Political veterans involved in preparing for past presidential debates said Clinton should drive home how she would run the country during uncertain times and draw a contrast as the steady, experienced alternative to the untested Trump. For his part, Trump needed to show enough gravitas to convince skeptics that he is ready to be commander in chief, they said.

The 90-minute face-off at Hofstra University in Hempstead, New York, the first of three debates, takes place at a time when Clinton’s once-comfortable lead in opinion polls over Trump star has evaporated.

History shows that a single bad debate performance can alter the trajectory of a U.S. presidential race. Reuters/Ipsos polling shows about 20 percent of the electorate remains undecided, far higher at this stage in the campaign than the 12 percent undecided four years ago.

The audience for the debate is expected to be a record, easily surpassing the record 46.2 million households who watched the first encounter between President Barack Obama and Republican Mitt Romney in 2012, according to the Nielsen ratings company.

Anita Dunn, who helped President Barack Obama prepare for debates against Republican nominee John McCain in 2008, said Obama succeeded at their first debate by steering the conversation repeatedly back to the struggling U.S. economy even though the event was supposed to be about foreign policy.

She said she expected Clinton to try to exploit Trump’s weaknesses and emphasize her strengths. “The contrast between them is what you want to hone,” she said.

The debate will be the best opportunity for two candidates, both widely seen by voters as untrustworthy, to put to rest questions about their fitness for the White House with the Nov. 8 election fast approaching.

Clinton is spending most of this week in debate preparations with a small circle of top aides at her home in Chappaqua, New York.
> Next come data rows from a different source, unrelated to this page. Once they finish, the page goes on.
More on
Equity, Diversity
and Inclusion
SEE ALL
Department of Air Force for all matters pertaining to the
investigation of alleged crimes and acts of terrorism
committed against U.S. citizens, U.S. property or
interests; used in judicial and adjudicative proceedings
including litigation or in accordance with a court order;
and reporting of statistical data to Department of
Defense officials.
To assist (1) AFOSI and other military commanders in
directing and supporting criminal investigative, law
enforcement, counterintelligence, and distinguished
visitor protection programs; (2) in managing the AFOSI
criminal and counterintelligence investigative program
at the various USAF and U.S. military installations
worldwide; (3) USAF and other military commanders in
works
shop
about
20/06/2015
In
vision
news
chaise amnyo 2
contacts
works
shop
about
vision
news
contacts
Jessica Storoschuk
Clinton aides said she is preparing for two scenarios: One in which Trump is measured and serious, and another in which he is freewheeling and makes inflammatory personal attacks.

Trump relied on his famed spontaneity to fire off one-line zingers to dismantle 16 Republican rivals during the primaries, dispatching “low-energy” Jeb Bush or “lying Ted” Cruz and “little Marco” Rubio. He has repeatedly called Clinton “crooked Hillary” at rallies.

“You’re just not sure who is going to show up,” said Jennifer Palmieri, a senior adviser to Clinton. “He may be aggressive or he may lay back. That’s hard to game out necessarily so I would say most of the focus is on what points does she want to make.”

A Republican source close to the campaign said former Fox News Chief Executive Roger Ailes has been coaching Trump but that Trump does not want to be over-prepared.

Trump spokesman Jason Miller said Trump is& preparing& for the debates but “there’s nobody who’s playing the role of Hillary Clinton.”

“Mr. Trump prepares for everything that he does,” he said.